Thursday, August 07, 2008

Retail Industry Update Re Store Closings

I wanted to add a few quick contrarian comments here. I just took a spin around the blogs and it appears over the past week quite a few blogs are pointing to retail store closures as significant.

The list of retail chains closing is the who's who of poorly managed retailers. I've worked as a partner with the retail industry for the better part of two decades and all of these dogs have been on life support for a decade or longer. Starbucks, the lone healthy retailer closing a significant number of stores, has a company-specific problem. The coffee culture is pervasive now leading to substantial competition, the brand has been diluted with oversaturation and the company has lost focus on its core identity & strategy.

Let's keep something in focus. The economy produces economic winners and losers all of the time. More commonly called creative destruction. New category killers have come in to replace these dogs of retail over the last decade and longer. All leading retailers are reporting profits. They are muted profits but they are all profitable. The fact that the worst managed retailers are finally going out of business is a good thing. It frees up capital for economic leaders and/or it destroys capital with no productive value. (By the way, this last point is a major reason why the current incarnation of Wall Street is imploding.)
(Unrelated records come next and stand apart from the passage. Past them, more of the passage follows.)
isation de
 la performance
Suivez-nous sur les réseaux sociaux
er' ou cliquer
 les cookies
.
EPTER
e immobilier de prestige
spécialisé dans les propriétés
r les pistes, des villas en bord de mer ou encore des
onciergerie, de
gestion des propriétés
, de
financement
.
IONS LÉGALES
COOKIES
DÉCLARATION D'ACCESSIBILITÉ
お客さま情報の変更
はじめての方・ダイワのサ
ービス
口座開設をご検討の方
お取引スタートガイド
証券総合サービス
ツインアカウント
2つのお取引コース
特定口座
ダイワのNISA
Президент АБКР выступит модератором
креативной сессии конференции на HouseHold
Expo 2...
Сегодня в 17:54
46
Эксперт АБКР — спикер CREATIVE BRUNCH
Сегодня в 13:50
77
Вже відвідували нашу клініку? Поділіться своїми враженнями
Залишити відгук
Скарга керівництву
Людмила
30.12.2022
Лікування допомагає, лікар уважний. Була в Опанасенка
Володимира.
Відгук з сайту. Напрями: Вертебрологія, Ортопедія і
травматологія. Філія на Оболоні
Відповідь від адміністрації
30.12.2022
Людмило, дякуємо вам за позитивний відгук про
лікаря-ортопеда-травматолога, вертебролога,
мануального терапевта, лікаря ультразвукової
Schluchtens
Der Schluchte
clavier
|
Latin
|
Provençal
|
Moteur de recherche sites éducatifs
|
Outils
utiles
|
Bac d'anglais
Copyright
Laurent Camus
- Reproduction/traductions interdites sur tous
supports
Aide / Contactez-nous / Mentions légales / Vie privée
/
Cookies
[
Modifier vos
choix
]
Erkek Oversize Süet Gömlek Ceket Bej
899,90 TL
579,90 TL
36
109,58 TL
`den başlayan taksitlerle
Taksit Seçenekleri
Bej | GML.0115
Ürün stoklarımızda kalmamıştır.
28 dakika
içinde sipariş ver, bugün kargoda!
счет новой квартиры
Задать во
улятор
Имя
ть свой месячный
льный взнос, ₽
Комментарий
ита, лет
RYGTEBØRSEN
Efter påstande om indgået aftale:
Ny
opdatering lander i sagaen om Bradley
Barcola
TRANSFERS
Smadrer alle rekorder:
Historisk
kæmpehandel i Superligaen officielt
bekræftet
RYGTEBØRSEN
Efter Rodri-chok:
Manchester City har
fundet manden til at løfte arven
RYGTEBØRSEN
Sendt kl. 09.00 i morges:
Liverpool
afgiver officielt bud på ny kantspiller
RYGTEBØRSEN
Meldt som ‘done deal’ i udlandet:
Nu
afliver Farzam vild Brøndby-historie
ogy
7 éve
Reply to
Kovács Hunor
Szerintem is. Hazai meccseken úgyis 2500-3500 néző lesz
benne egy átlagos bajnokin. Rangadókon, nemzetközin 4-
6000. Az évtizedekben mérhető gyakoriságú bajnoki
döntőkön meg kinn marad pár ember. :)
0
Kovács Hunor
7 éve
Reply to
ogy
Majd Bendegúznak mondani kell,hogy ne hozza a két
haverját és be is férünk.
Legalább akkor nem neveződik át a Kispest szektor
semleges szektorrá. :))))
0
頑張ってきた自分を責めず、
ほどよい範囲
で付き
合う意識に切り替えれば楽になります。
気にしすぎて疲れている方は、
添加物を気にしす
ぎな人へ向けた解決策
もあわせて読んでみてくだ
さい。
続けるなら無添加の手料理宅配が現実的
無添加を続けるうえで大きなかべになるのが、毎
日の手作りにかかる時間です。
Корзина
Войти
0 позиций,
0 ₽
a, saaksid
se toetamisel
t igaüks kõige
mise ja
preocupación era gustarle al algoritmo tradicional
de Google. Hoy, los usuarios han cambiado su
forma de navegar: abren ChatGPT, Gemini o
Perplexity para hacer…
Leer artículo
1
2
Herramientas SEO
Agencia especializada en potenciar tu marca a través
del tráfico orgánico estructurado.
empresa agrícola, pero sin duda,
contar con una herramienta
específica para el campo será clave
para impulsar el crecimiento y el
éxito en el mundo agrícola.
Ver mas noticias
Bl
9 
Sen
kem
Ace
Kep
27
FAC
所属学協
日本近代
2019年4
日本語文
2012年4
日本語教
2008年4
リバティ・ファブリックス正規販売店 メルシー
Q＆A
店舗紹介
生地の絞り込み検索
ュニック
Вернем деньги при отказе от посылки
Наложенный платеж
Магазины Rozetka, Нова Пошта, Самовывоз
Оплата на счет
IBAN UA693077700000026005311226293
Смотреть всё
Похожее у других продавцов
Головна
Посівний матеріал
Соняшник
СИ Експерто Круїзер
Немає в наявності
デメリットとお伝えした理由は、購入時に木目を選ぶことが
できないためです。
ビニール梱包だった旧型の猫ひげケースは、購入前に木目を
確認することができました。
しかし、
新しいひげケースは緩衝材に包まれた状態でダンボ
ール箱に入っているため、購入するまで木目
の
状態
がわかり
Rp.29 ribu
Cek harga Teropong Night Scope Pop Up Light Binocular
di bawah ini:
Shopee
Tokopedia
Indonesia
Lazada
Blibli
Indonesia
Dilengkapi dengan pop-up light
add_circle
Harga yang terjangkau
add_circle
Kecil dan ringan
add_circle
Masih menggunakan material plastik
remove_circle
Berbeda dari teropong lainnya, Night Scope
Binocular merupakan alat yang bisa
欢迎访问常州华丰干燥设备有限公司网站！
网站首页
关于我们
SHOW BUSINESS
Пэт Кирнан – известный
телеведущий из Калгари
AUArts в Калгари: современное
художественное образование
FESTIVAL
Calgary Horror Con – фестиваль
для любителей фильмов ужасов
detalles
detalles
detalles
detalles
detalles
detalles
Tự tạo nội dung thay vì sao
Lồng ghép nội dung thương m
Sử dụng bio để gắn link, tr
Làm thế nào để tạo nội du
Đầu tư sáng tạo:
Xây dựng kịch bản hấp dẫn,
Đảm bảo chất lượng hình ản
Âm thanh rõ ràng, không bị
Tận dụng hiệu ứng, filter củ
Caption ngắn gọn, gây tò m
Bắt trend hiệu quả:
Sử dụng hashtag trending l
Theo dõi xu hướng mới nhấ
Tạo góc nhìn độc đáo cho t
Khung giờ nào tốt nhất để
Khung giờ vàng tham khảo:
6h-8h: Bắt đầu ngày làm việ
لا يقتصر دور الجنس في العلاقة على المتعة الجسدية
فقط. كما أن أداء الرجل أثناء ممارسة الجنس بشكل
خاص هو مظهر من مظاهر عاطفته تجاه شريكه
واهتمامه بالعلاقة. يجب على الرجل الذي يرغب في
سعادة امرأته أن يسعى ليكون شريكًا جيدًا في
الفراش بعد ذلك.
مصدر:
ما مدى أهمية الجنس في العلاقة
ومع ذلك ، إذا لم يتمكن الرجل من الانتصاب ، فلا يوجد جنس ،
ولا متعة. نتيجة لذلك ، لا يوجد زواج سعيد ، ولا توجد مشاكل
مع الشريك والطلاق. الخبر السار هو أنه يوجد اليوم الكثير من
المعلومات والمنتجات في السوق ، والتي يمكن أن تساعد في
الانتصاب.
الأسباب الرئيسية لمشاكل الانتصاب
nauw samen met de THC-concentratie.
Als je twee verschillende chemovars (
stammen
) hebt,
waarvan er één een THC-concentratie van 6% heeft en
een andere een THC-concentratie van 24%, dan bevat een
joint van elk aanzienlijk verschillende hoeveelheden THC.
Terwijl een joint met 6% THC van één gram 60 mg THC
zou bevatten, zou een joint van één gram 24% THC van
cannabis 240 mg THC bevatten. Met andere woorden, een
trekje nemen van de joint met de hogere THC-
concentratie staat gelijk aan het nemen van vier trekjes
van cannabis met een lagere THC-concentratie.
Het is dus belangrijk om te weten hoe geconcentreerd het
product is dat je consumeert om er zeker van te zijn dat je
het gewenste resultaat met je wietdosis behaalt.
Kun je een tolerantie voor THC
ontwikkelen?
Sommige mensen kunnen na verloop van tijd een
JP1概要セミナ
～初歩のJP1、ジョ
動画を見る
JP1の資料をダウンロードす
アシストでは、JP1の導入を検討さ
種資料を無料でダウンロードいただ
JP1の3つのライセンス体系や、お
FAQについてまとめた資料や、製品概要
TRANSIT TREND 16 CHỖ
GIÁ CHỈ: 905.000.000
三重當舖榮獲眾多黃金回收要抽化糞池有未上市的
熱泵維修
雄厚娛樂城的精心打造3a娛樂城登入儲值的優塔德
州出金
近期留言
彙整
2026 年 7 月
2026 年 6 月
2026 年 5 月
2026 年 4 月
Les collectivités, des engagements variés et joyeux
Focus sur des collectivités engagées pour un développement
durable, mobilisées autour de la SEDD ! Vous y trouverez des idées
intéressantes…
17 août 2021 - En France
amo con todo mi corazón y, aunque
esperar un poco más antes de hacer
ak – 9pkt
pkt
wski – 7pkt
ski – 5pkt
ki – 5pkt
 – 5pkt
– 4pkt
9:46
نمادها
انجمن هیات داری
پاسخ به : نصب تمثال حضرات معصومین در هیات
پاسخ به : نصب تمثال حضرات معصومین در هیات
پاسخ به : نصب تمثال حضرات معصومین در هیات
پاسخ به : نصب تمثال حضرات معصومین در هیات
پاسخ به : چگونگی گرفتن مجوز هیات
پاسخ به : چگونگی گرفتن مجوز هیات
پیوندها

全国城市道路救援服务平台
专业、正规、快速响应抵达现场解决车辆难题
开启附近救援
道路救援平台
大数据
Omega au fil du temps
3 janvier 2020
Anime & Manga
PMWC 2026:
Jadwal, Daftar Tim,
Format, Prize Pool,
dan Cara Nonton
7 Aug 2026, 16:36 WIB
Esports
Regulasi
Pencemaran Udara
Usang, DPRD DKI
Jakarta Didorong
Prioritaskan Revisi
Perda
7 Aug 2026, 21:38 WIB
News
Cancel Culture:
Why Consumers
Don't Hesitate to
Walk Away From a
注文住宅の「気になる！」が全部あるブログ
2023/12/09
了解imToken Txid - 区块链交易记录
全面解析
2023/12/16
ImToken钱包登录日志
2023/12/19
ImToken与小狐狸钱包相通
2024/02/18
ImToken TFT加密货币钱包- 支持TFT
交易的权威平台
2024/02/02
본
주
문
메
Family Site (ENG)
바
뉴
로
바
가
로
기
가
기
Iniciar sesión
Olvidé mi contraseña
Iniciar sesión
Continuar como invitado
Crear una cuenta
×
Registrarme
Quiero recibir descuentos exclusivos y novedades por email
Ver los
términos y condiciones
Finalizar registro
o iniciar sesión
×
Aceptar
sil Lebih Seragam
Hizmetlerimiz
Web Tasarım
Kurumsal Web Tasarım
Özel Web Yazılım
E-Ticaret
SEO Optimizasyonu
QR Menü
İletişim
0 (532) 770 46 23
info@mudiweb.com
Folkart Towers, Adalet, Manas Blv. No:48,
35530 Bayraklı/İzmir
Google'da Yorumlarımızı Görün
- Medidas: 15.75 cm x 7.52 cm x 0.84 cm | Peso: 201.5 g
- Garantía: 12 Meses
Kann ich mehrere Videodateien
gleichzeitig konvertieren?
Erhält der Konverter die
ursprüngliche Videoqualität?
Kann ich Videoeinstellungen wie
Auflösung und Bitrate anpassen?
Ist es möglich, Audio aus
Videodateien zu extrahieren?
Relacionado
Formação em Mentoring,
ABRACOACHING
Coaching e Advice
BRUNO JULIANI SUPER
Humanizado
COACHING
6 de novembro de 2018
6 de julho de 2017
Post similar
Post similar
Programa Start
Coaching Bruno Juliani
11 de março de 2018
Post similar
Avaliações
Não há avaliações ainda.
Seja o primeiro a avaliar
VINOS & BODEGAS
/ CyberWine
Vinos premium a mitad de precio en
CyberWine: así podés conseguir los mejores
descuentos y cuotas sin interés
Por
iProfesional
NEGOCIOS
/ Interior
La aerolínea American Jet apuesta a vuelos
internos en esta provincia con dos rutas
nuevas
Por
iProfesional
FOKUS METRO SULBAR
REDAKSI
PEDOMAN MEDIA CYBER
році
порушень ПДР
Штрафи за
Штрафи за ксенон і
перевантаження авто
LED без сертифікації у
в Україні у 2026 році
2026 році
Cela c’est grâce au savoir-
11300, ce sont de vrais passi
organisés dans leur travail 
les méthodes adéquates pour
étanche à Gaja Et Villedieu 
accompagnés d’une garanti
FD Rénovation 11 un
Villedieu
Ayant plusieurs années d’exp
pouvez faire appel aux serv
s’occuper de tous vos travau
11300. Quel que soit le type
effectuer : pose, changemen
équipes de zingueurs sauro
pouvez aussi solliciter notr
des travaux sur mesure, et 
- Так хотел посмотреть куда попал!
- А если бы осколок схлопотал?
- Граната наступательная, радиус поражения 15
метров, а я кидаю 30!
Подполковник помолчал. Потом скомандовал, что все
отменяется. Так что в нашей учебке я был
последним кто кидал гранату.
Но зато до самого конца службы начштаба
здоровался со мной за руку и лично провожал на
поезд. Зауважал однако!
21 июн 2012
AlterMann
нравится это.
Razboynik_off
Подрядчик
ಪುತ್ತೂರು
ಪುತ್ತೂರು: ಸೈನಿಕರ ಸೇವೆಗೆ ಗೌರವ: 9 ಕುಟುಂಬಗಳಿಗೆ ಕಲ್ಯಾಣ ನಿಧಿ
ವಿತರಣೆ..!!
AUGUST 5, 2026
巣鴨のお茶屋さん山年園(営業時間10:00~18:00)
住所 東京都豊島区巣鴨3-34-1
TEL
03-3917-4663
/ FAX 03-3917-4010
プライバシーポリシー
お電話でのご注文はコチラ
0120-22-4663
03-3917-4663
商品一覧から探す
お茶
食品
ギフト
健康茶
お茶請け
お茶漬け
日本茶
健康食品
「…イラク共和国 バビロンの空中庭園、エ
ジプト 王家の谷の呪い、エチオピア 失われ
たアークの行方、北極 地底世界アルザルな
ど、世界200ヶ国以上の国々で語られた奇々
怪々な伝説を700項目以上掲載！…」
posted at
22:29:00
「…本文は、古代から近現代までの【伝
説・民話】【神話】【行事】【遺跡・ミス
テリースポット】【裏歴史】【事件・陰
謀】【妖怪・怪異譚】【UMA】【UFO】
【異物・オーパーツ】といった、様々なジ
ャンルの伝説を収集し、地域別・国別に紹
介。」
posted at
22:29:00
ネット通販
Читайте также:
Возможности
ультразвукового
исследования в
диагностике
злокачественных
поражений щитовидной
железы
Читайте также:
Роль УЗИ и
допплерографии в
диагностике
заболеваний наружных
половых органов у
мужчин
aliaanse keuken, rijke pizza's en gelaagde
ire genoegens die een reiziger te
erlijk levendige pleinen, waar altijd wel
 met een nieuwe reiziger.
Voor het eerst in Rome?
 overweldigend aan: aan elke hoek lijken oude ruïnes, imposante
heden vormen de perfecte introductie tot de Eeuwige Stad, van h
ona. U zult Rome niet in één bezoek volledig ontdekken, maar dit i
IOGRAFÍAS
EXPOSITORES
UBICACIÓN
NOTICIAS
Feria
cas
All of this is completely normal and should be expected. That it is happening where ten or fifteen majors chains are completely closing down is simply a sign that the economy is weak and the marginal players are going to suffer. Remember, to count the top Nasdaq companies today would be void of many of the top companies ten years ago. None of the hot Nasdaq companies of the early 1970s are even around today. The impact of thousands of store closings of the dogs of retail has literally no effect on the economy. That said, what does have an effect is when new store openings falls below store closings. Yes, that is happening and that is a more important data point. The economic impact of weak retailers closing is no more significant than one quarter's loss at AIG.